Selected text
Anyway that's my soap box.  Didn't meant to bore you talking about soybeans and market prices and drought.  I guess I could have written a disclaimer advising you to skip over those last two paragraphs (I know I like to tune out the soybean talk in the car, mostly with music.  Music is a wonderful thing.).  There's just not a lot going on this time of year for us and honestly it's nice to have a break.  Especially since opening day of the corn maze is less than 2 months away.  We're going to get started out there in the next week or so, so hopefully I'll have a hilariously entertaining story about The Husband cutting down trees or something.  Or if there's something you're particularly interested about, crops or maze or berries or otherwise, let me know and I'll be glad to write about that.  Until then stay cool and think fall!

Task requirements
#1 Answer these questions about the farm blog excerpt:
(a) What does the writer like to tune out in the car, and mostly with what?
(b) How far away is opening day of the corn maze?
(c) When does the writer expect to get started out there?
#2 Can you edit the farm blog excerpt, giving everything from "Anyway that's my" down to "and think fall!" again with "drought" replaced by "heat"?
#3 Which three subjects does the writer of the farm blog excerpt say they didn't mean to bore the reader by talking about?
The listing after this point has no connection to the farm blog excerpt.

The data
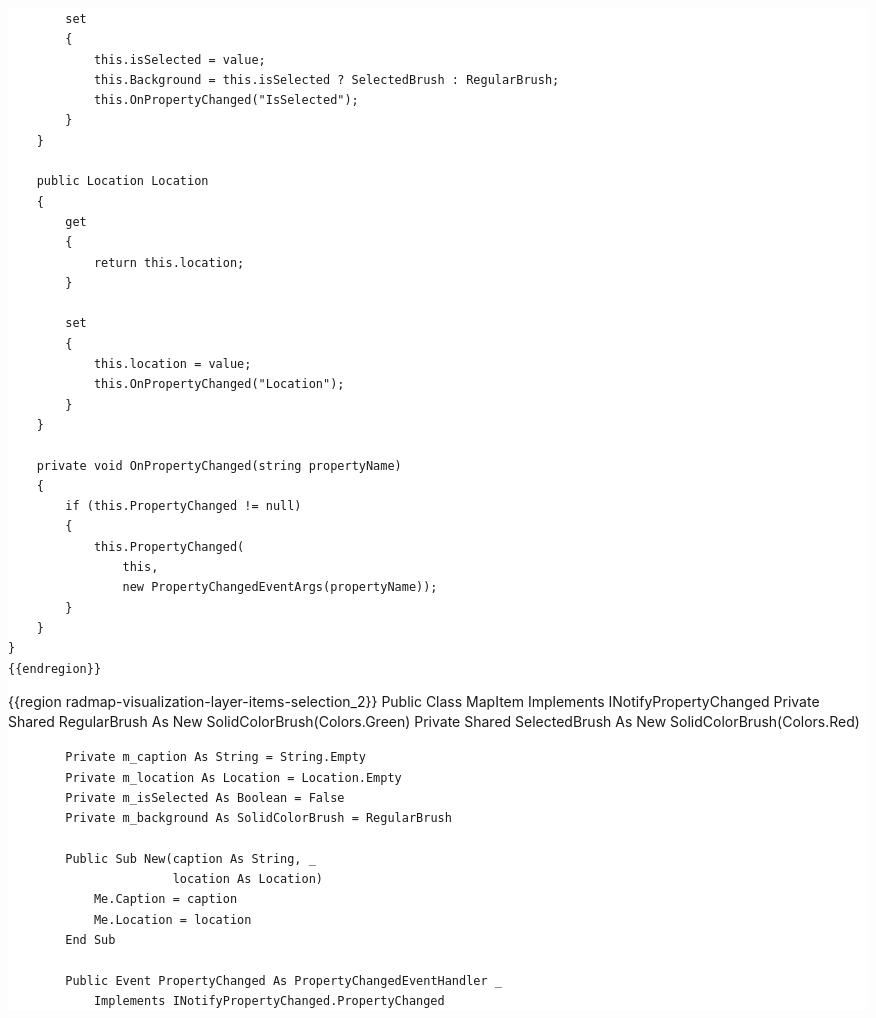 			set
			{
				this.isSelected = value;
				this.Background = this.isSelected ? SelectedBrush : RegularBrush;
				this.OnPropertyChanged("IsSelected");
			}
		}
	
		public Location Location
		{
			get
			{
				return this.location;
			}
	
			set
			{
				this.location = value;
				this.OnPropertyChanged("Location");
			}
		}
	
		private void OnPropertyChanged(string propertyName)
		{
			if (this.PropertyChanged != null)
			{
				this.PropertyChanged(
					this,
					new PropertyChangedEventArgs(propertyName));
			}
		}
	}
	{{endregion}}



{{region radmap-visualization-layer-items-selection_2}}
	    Public Class MapItem
	        Implements INotifyPropertyChanged
	        Private Shared RegularBrush As New SolidColorBrush(Colors.Green)
	        Private Shared SelectedBrush As New SolidColorBrush(Colors.Red)
	
	        Private m_caption As String = String.Empty
	        Private m_location As Location = Location.Empty
	        Private m_isSelected As Boolean = False
	        Private m_background As SolidColorBrush = RegularBrush
	
	        Public Sub New(caption As String, _
	                       location As Location)
	            Me.Caption = caption
	            Me.Location = location
	        End Sub
	
	        Public Event PropertyChanged As PropertyChangedEventHandler _
	            Implements INotifyPropertyChanged.PropertyChanged
	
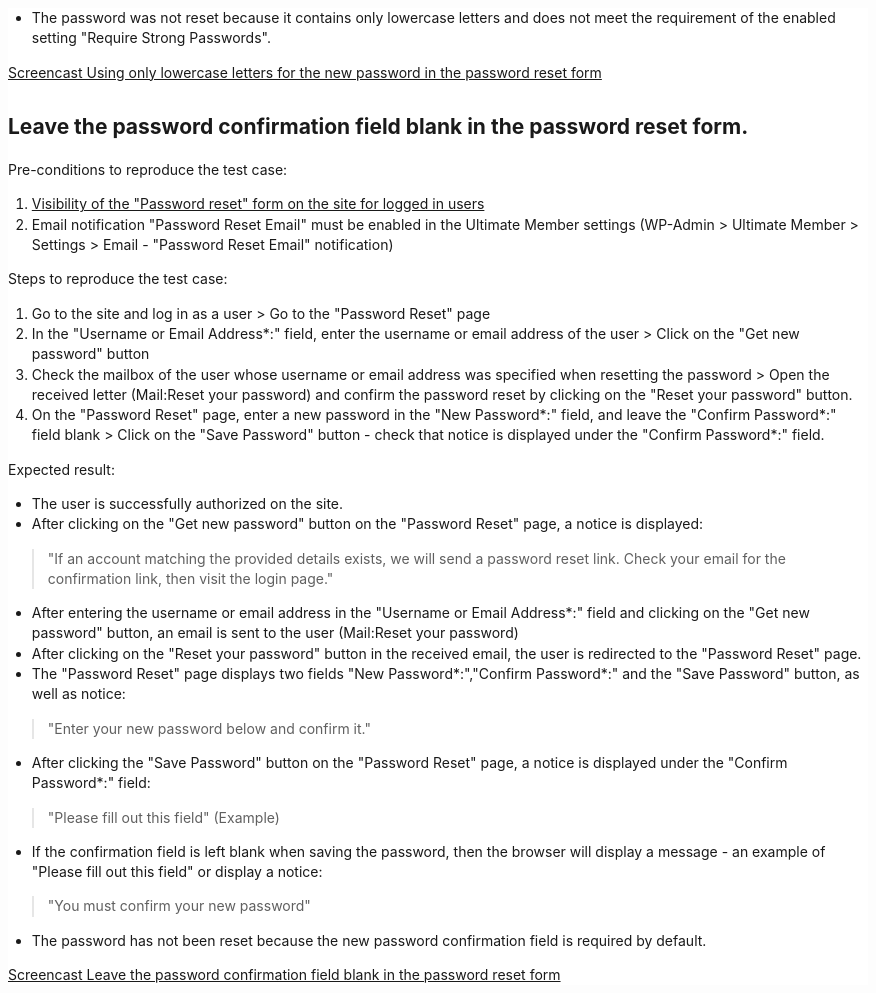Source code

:  - The password was not reset because it contains only lowercase letters and does not meet the requirement of the enabled setting "Require Strong Passwords".

[Screencast Using only lowercase letters for the new password in the password reset form](https://www.dropbox.com/s/tvdzfoggyrzcyq9/12.%20Using%20only%20lowercase%20letters%20for%20the%20new%20password%20in%20the%20password%20reset%20form.mp4?dl=0)


## Leave the password confirmation field blank in the password reset form.

Pre-conditions to reproduce the test case:

1. [Visibility of the "Password reset" form on the site for logged in users](#visibility-of-the-password-reset-form-on-the-site-for-logged-in-users)
2. Email notification "Password Reset Email" must be enabled in the Ultimate Member settings (WP-Admin > Ultimate Member > Settings > Email - "Password Reset Email" notification)

Steps to reproduce the test case:

1. Go to the site and log in as a user > Go to the "Password Reset" page
2. In the "Username or Email Address*:" field, enter the username or email address of the user > Click on the "Get new password" button
3. Check the mailbox of the user whose username or email address was specified when resetting the password > Open the received letter (Mail:Reset your password) and confirm the password reset by clicking on the "Reset your password" button.
4. On the "Password Reset" page, enter a new password in the "New Password*:" field, and leave the "Confirm Password*:" field blank > Click on the "Save Password" button - check that notice is displayed under the "Confirm Password*:" field.

Expected result:

 - The user is successfully authorized on the site.
 - After clicking on the "Get new password" button on the "Password Reset" page, a notice is displayed:
 >"If an account matching the provided details exists, we will send a password reset link. Check your email for the confirmation link, then visit the login page."
 - After entering the username or email address in the "Username or Email Address*:" field and clicking on the "Get new password" button, an email is sent to the user (Mail:Reset your password)
 - After clicking on the "Reset your password" button in the received email, the user is redirected to the "Password Reset" page.
 - The "Password Reset" page displays two fields "New Password*:","Confirm Password*:" and the "Save Password" button, as well as notice:
 >"Enter your new password below and confirm it."
 - After clicking the "Save Password" button on the "Password Reset" page, a notice is displayed under the "Confirm Password*:" field:
 >"Please fill out this field" (Example)
 - If the confirmation field is left blank when saving the password, then the browser will display a message - an example of "Please fill out this field" or display a notice:
 >"You must confirm your new password"
 - The password has not been reset because the new password confirmation field is required by default.

[Screencast Leave the password confirmation field blank in the password reset form](https://www.dropbox.com/s/1gk9mpcrdpz3bqi/13.%20Leave%20the%20password%20confirmation%20field%20blank%20in%20the%20password%20reset%20form.mp4?dl=0)
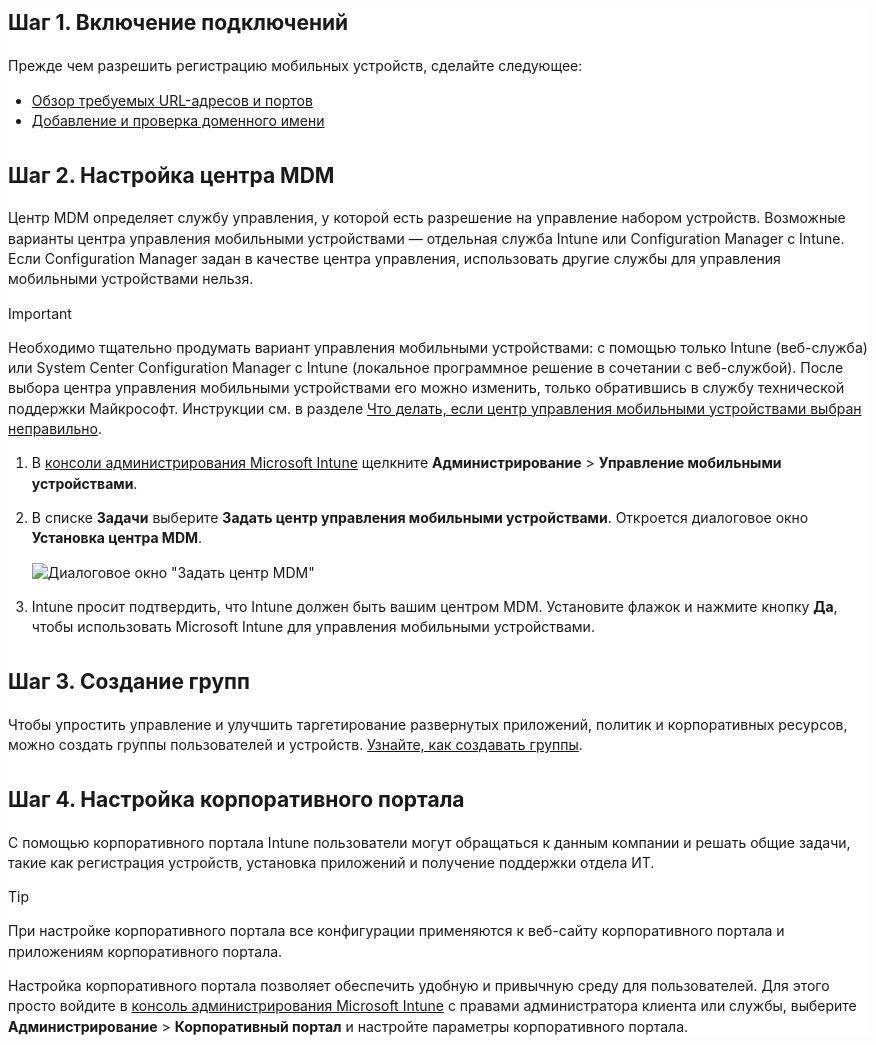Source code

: ## <a name="step-1-enable-connections"></a>Шаг 1. Включение подключений

Прежде чем разрешить регистрацию мобильных устройств, сделайте следующее:
- [Обзор требуемых URL-адресов и портов](../get-started/network-infrastructure-requirements-for-microsoft-intune.md)
- [Добавление и проверка доменного имени](../get-started/domain-names-for-microsoft-intune.md)

## <a name="step-2-set-mdm-authority"></a>Шаг 2. Настройка центра MDM
Центр MDM определяет службу управления, у которой есть разрешение на управление набором устройств. Возможные варианты центра управления мобильными устройствами — отдельная служба Intune или Configuration Manager с Intune. Если Configuration Manager задан в качестве центра управления, использовать другие службы для управления мобильными устройствами нельзя.

>[!IMPORTANT]
> Необходимо тщательно продумать вариант управления мобильными устройствами: с помощью только Intune (веб-служба) или System Center Configuration Manager с Intune (локальное программное решение в сочетании с веб-службой). После выбора центра управления мобильными устройствами его можно изменить, только обратившись в службу технической поддержки Майкрософт. Инструкции см. в разделе [Что делать, если центр управления мобильными устройствами выбран неправильно](#what-to-do-if-you-choose-the-wrong-mdm-authority-setting).


1.  В [консоли администрирования Microsoft Intune](http://manage.microsoft.com) щелкните **Администрирование** &gt; **Управление мобильными устройствами**.

2.  В списке **Задачи** выберите **Задать центр управления мобильными устройствами**. Откроется диалоговое окно **Установка центра MDM**.

    ![Диалоговое окно "Задать центр MDM"](../media/intune-mdm-authority.png)

3.  Intune просит подтвердить, что Intune должен быть вашим центром MDM. Установите флажок и нажмите кнопку **Да**, чтобы использовать Microsoft Intune для управления мобильными устройствами.

## <a name="step-3-create-groups"></a>Шаг 3. Создание групп

Чтобы упростить управление и улучшить таргетирование развернутых приложений, политик и корпоративных ресурсов, можно создать группы пользователей и устройств. [Узнайте, как создавать группы](use-groups-to-manage-users-and-devices-with-microsoft-intune.md#create-groups).

## <a name="step-4-configure-company-portal"></a>Шаг 4. Настройка корпоративного портала

С помощью корпоративного портала Intune пользователи могут обращаться к данным компании и решать общие задачи, такие как регистрация устройств, установка приложений и получение поддержки отдела ИТ.

> [!TIP]
> При настройке корпоративного портала все конфигурации применяются к веб-сайту корпоративного портала и приложениям корпоративного портала.

Настройка корпоративного портала позволяет обеспечить удобную и привычную среду для пользователей. Для этого просто войдите в [консоль администрирования Microsoft Intune](https://manage.microsoft.com) с правами администратора клиента или службы, выберите **Администрирование** &gt; **Корпоративный портал** и настройте параметры корпоративного портала.
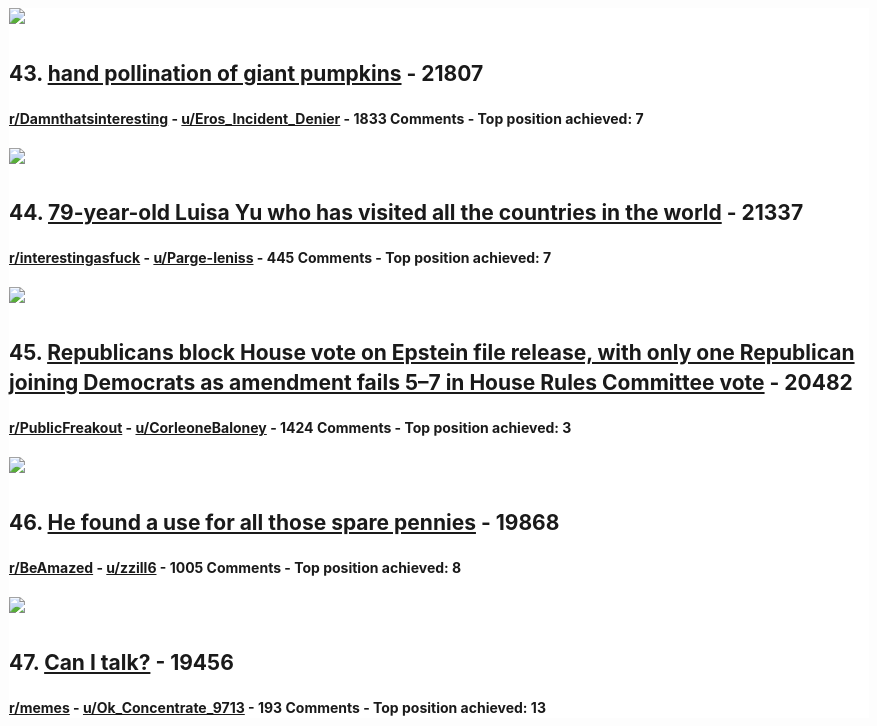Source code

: <a href="https://i.redd.it/mha66mlec3df1.jpeg"><img src="https://b.thumbs.redditmedia.com/8qNoXyCwxhijfUOa9dMc9oY_X4q_D1yBfh32JzKtd5g.jpg"></img></a>

## 43. [hand pollination of giant pumpkins](http://reddit.com/r/Damnthatsinteresting/comments/1m0diqp/hand_pollination_of_giant_pumpkins/) - 21807
#### [r/Damnthatsinteresting](http://reddit.com/r/Damnthatsinteresting) - [u/Eros_Incident_Denier](http://reddit.com/u/Eros_Incident_Denier) - 1833 Comments - Top position achieved: 7

<a href="https://v.redd.it/6dt15tsre0df1"><img src="https://external-preview.redd.it/YTRyZ2Rla3JlMGRmMXWFhagHy2UL4WBsWt1YWSBhMcLg_QDo3k5X8wDmRmSW.png?width=140&amp;height=140&amp;crop=140:140,smart&amp;format=jpg&amp;v=enabled&amp;lthumb=true&amp;s=910f9411afcedeb798d643f6c2d6007dd4621468"></img></a>

## 44. [79-year-old Luisa Yu who has visited all the countries in the world](http://reddit.com/r/interestingasfuck/comments/1m0btp5/79yearold_luisa_yu_who_has_visited_all_the/) - 21337
#### [r/interestingasfuck](http://reddit.com/r/interestingasfuck) - [u/Parge-leniss](http://reddit.com/u/Parge-leniss) - 445 Comments - Top position achieved: 7

<a href="https://i.redd.it/f9pn440uuzcf1.png"><img src="https://a.thumbs.redditmedia.com/JyIr0gWI6OerpSsDKKchEbzS0CO_b4VVggtXkgEhJu0.jpg"></img></a>

## 45. [Republicans block House vote on Epstein file release, with only one Republican joining Democrats as amendment fails 5–7 in House Rules Committee vote](http://reddit.com/r/PublicFreakout/comments/1m0hdrs/republicans_block_house_vote_on_epstein_file/) - 20482
#### [r/PublicFreakout](http://reddit.com/r/PublicFreakout) - [u/CorleoneBaloney](http://reddit.com/u/CorleoneBaloney) - 1424 Comments - Top position achieved: 3

<a href="https://v.redd.it/wjdel1a8f1df1"><img src="https://external-preview.redd.it/Y2ZvdmxjMjhmMWRmMVPW9Uja79-hyPBd_SDQxTjQd9NR9ictty2llTs5PFQD.png?width=140&amp;height=78&amp;crop=140:78,smart&amp;format=jpg&amp;v=enabled&amp;lthumb=true&amp;s=dc68ba4dc57d1e03e0b80f9e5dce62277cbc57fb"></img></a>

## 46. [He found a use for all those spare pennies](http://reddit.com/r/BeAmazed/comments/1m0n7u4/he_found_a_use_for_all_those_spare_pennies/) - 19868
#### [r/BeAmazed](http://reddit.com/r/BeAmazed) - [u/zzill6](http://reddit.com/u/zzill6) - 1005 Comments - Top position achieved: 8

<a href="https://v.redd.it/xkx0lomkj2df1"><img src="https://external-preview.redd.it/c2tvbmxlcnRqMmRmMTbqJ2GDKZJSwVk4tmMcO17DR_6WCyPHTL01ur_IeXUf.png?width=140&amp;height=140&amp;crop=140:140,smart&amp;format=jpg&amp;v=enabled&amp;lthumb=true&amp;s=bf69f3f2537562916b5c384edcb83a84cdd8c464"></img></a>

## 47. [Can I talk?](http://reddit.com/r/memes/comments/1m0d366/can_i_talk/) - 19456
#### [r/memes](http://reddit.com/r/memes) - [u/Ok_Concentrate_9713](http://reddit.com/u/Ok_Concentrate_9713) - 193 Comments - Top position achieved: 13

Outputs by task
#1
(a) The soybean talk, mostly with music.
(b) Less than 2 months away.
(c) In the next week or so.

#2
Anyway that's my soap box.  Didn't meant to bore you talking about soybeans and market prices and heat.  I guess I could have written a disclaimer advising you to skip over those last two paragraphs (I know I like to tune out the soybean talk in the car, mostly with music.  Music is a wonderful thing.).  There's just not a lot going on this time of year for us and honestly it's nice to have a break.  Especially since opening day of the corn maze is less than 2 months away.  We're going to get started out there in the next week or so, so hopefully I'll have a hilariously entertaining story about The Husband cutting down trees or something.  Or if there's something you're particularly interested about, crops or maze or berries or otherwise, let me know and I'll be glad to write about that.  Until then stay cool and think fall!

#3 soybeans, market prices, drought